Collection entries:
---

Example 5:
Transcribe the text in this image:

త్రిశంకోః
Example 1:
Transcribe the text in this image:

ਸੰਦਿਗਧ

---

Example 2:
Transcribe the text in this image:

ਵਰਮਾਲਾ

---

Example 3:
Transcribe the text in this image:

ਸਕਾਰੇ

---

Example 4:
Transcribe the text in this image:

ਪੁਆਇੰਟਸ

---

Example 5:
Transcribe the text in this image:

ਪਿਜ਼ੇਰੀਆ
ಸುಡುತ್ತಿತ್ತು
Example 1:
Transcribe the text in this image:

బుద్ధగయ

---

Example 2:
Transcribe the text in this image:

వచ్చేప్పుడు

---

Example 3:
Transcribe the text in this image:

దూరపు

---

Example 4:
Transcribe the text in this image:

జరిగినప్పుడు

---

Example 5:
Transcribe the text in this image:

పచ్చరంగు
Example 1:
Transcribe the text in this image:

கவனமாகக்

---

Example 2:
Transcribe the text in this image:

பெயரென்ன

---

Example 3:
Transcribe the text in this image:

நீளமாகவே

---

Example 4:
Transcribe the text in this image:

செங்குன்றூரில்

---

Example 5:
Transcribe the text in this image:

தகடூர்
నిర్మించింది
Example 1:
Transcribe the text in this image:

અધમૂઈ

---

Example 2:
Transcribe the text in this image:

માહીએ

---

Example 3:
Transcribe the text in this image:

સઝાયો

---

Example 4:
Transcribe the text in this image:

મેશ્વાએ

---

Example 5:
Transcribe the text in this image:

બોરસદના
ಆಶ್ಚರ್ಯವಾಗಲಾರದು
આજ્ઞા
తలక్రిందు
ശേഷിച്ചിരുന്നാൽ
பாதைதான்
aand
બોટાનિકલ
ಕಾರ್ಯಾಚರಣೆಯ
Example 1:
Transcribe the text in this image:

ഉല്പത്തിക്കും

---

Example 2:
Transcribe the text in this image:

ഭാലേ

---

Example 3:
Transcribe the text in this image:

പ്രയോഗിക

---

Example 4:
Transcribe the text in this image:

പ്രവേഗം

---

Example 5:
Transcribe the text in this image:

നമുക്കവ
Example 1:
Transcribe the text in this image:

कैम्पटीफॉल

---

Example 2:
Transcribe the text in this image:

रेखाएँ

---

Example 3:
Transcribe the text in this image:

[Work item]
All of the data needs to be reproduced exactly, with no line missing.

[Answer box]
---

Example 5:
Transcribe the text in this image:

త్రిశంకోః
Example 1:
Transcribe the text in this image:

ਸੰਦਿਗਧ

---

Example 2:
Transcribe the text in this image:

ਵਰਮਾਲਾ

---

Example 3:
Transcribe the text in this image:

ਸਕਾਰੇ

---

Example 4:
Transcribe the text in this image:

ਪੁਆਇੰਟਸ

---

Example 5:
Transcribe the text in this image:

ਪਿਜ਼ੇਰੀਆ
ಸುಡುತ್ತಿತ್ತು
Example 1:
Transcribe the text in this image:

బుద్ధగయ

---

Example 2:
Transcribe the text in this image:

వచ్చేప్పుడు

---

Example 3:
Transcribe the text in this image:

దూరపు

---

Example 4:
Transcribe the text in this image:

జరిగినప్పుడు

---

Example 5:
Transcribe the text in this image:

పచ్చరంగు
Example 1:
Transcribe the text in this image:

கவனமாகக்

---

Example 2:
Transcribe the text in this image:

பெயரென்ன

---

Example 3:
Transcribe the text in this image:

நீளமாகவே

---

Example 4:
Transcribe the text in this image:

செங்குன்றூரில்

---

Example 5:
Transcribe the text in this image:

தகடூர்
నిర్మించింది
Example 1:
Transcribe the text in this image:

અધમૂઈ

---

Example 2:
Transcribe the text in this image:

માહીએ

---

Example 3:
Transcribe the text in this image:

સઝાયો

---

Example 4:
Transcribe the text in this image:

મેશ્વાએ

---

Example 5:
Transcribe the text in this image:

બોરસદના
ಆಶ್ಚರ್ಯವಾಗಲಾರದು
આજ્ઞા
తలక్రిందు
ശേഷിച്ചിരുന്നാൽ
பாதைதான்
aand
બોટાનિકલ
ಕಾರ್ಯಾಚರಣೆಯ
Example 1:
Transcribe the text in this image:

ഉല്പത്തിക്കും

---

Example 2:
Transcribe the text in this image:

ഭാലേ

---

Example 3:
Transcribe the text in this image:

പ്രയോഗിക

---

Example 4:
Transcribe the text in this image:

പ്രവേഗം

---

Example 5:
Transcribe the text in this image:

നമുക്കവ
Example 1:
Transcribe the text in this image:

कैम्पटीफॉल

---

Example 2:
Transcribe the text in this image:

रेखाएँ

---

Example 3:
Transcribe the text in this image:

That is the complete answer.